Two failure modes, two clocks

Before you write a single line of runbook, split the two ways a CA can wreck your week. They run on completely different clocks.

Gradual root-program removal. A browser or OS vendor announces they're distrusting a CA, usually with a future cutoff tied to issuance dates. The Entrust pattern. You get weeks to months of warning, and the trigger is "certs issued after date X." Your existing certs may keep working until they expire — the pain is that you can't get new trusted ones from that CA. This is a planning problem.

Emergency Baseline Requirements revocation. Here the CA itself is forced to revoke certificates under the CA/Browser Forum Baseline Requirements. The timelines are nasty: 24 hours for key compromise and a handful of serious cases, 5 days for most other misissuance. When a CA hits one of these, they revoke your cert whether you're ready or not. Maybe you get an email. Maybe you get a few days. This is an incident, not a project.

If you only prepare for one, prepare for the second. The first gives you time to think. The second gives you a weekend if you're lucky, and you usually find out because someone's already paging you.

Inventory under fire

The first question in any distrust event is dead simple, and for most teams unanswerable in the moment: which of our certs chain to this CA?

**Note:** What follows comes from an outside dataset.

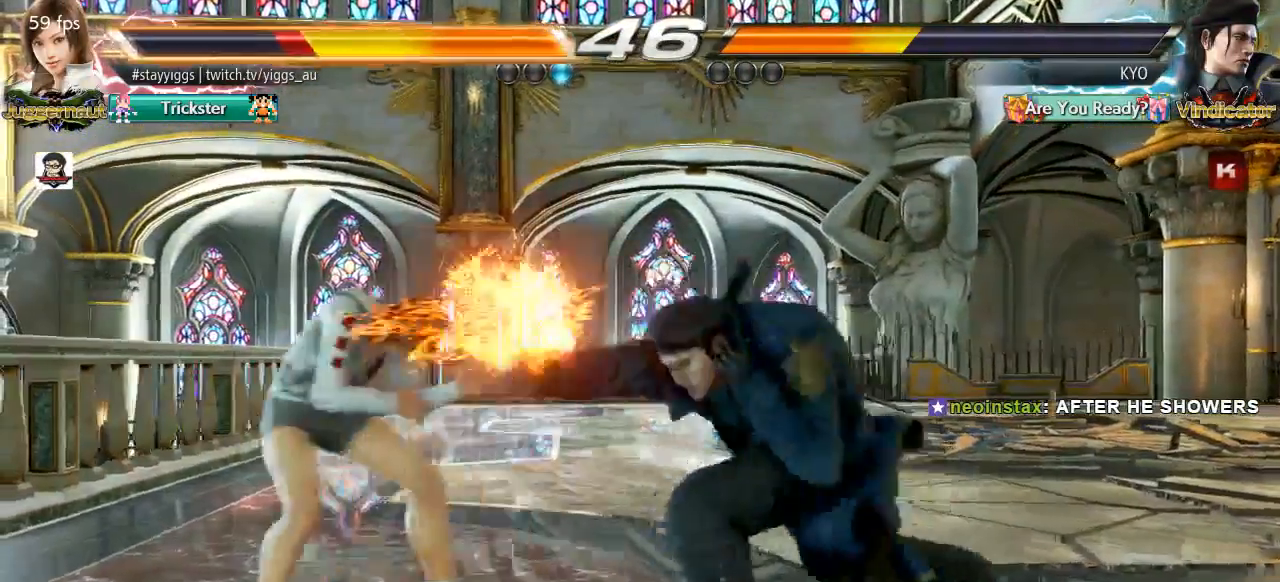
{"dt_ms": 500, "buttons": [], "left_stick": "center", "events": []}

If your plan is to SSH into boxes and run openssl by hand, you've already lost. A 24-hour revocation window cannot spend 18 hours on discovery.

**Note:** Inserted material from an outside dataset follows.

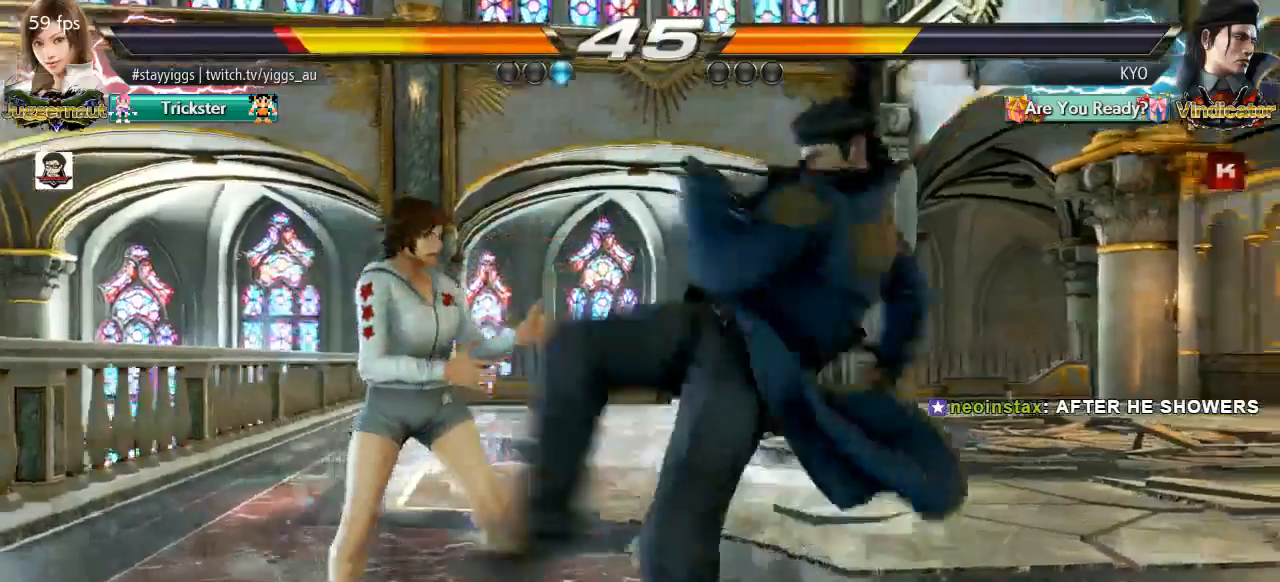
{"dt_ms": 500, "buttons": [], "left_stick": "center", "events": [[283, "TRIANGLE", "down"], [283, "left_stick", "down"], [383, "TRIANGLE", "up"], [417, "left_stick", "center"]]}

What you need is the ability to filter your entire certificate estate by issuer. That means three fields, indexed and queryable across every cert you hold:

Issuer Organization (O) and Common Name (CN). "Entrust," "DigiCert," the intermediate's name. Your coarse filter.
Authority Key Identifier (AKI). The precise pointer to the issuing key. O and CN go ambiguous fast when a CA runs many intermediates or rebrands; the AKI is what actually ties your leaf to a specific issuing intermediate. When a root program says "certs chaining through this intermediate," the AKI is how you match it exactly.
notBefore date. Distrust cutoffs are date-keyed. "Entrust certs issued after November 2024" is an issuer-plus-date query, not an issuer query.

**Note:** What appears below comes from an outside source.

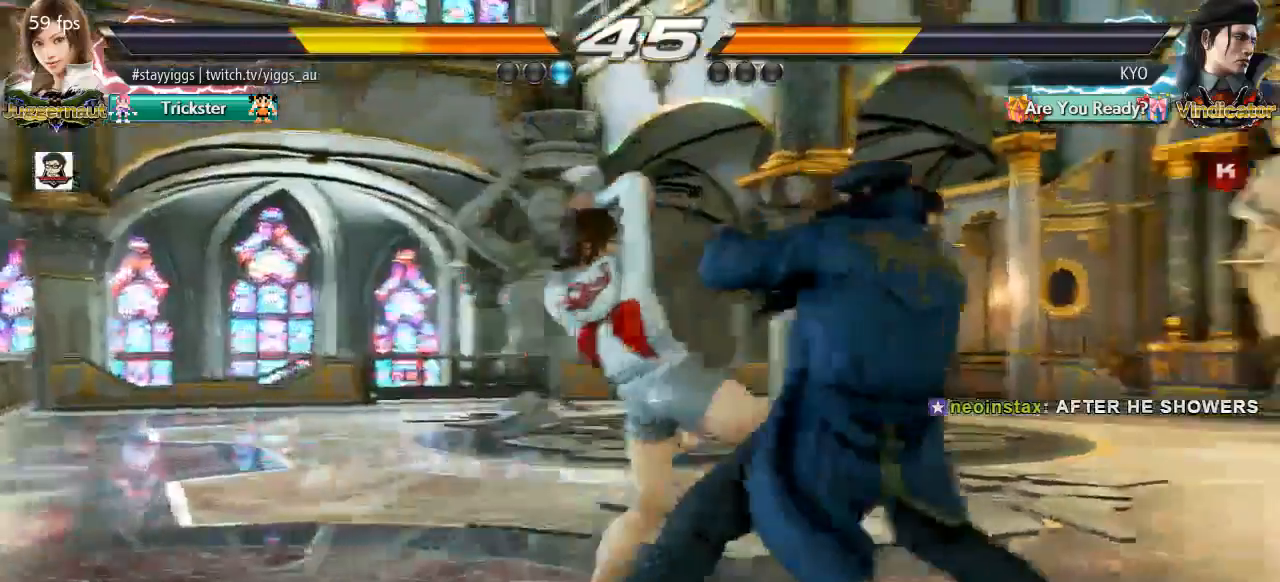
{"dt_ms": 500, "buttons": [], "left_stick": "center"}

Now the annoying part. You need all of this across providers that share no schema. ACM exposes issuer and renewal metadata one way. Azure Key Vault models certificates as their own object type with issuer references. GCP Certificate Manager has its own resource model entirely. And then there's everything outside the cloud consoles — load balancers, legacy appliances, vendor-managed hosts — where the only way to learn the issuer is to connect and read the chain it actually presents.

If you don't already have a unified inventory with the issuer field indexed, a distrust event is the worst imaginable time to build one. You'll burn your revocation window writing discovery scripts instead of swapping certs. The teams that come through these clean are the ones who could already answer "show me every cert issued by X, sorted by notBefore" before the announcement landed. You do the discovery work in the boring times or you don't do it at all.

The reissuance mechanics

Say you've found the affected certs. Forty of them. Four hundred. Now you have to move them to a different CA, fast. This is where the gaps live, and there are four.

Your fallback CA has to already be validated. You cannot stand up a fresh ACME account with a new CA and validate every domain under a deadline. Domain validation takes time and DNS propagation does not care about your incident. The second CA needs accounts created and domains authorized ahead of time, so "switch issuers" is an API call rather than an onboarding flow.

Your CAA records have to permit the fallback issuer. This is the one that bites people. If your DNS CAA records only list your primary CA, the fallback gets refused at issuance — correctly, because that's the entire point of CAA. Both your primary and your fallback should already be authorized. Same story for ACME account binding: if your fallback needs external account binding, provision and store those EAB credentials before the incident, not during it.

Rate limits will throttle a mass reissuance. ACME endpoints enforce them. Let's Encrypt publishes theirs — caps on certificates per registered domain, new orders per account, over rolling windows. Fire 400 reissues in a tight loop and you'll hit a wall partway through, with the rest failing on rate-limit errors. So batch it. Spread issuance across the window, go public-facing and high-traffic first, and know your CA's specific limits before you start instead of discovering them at cert 200 of 400.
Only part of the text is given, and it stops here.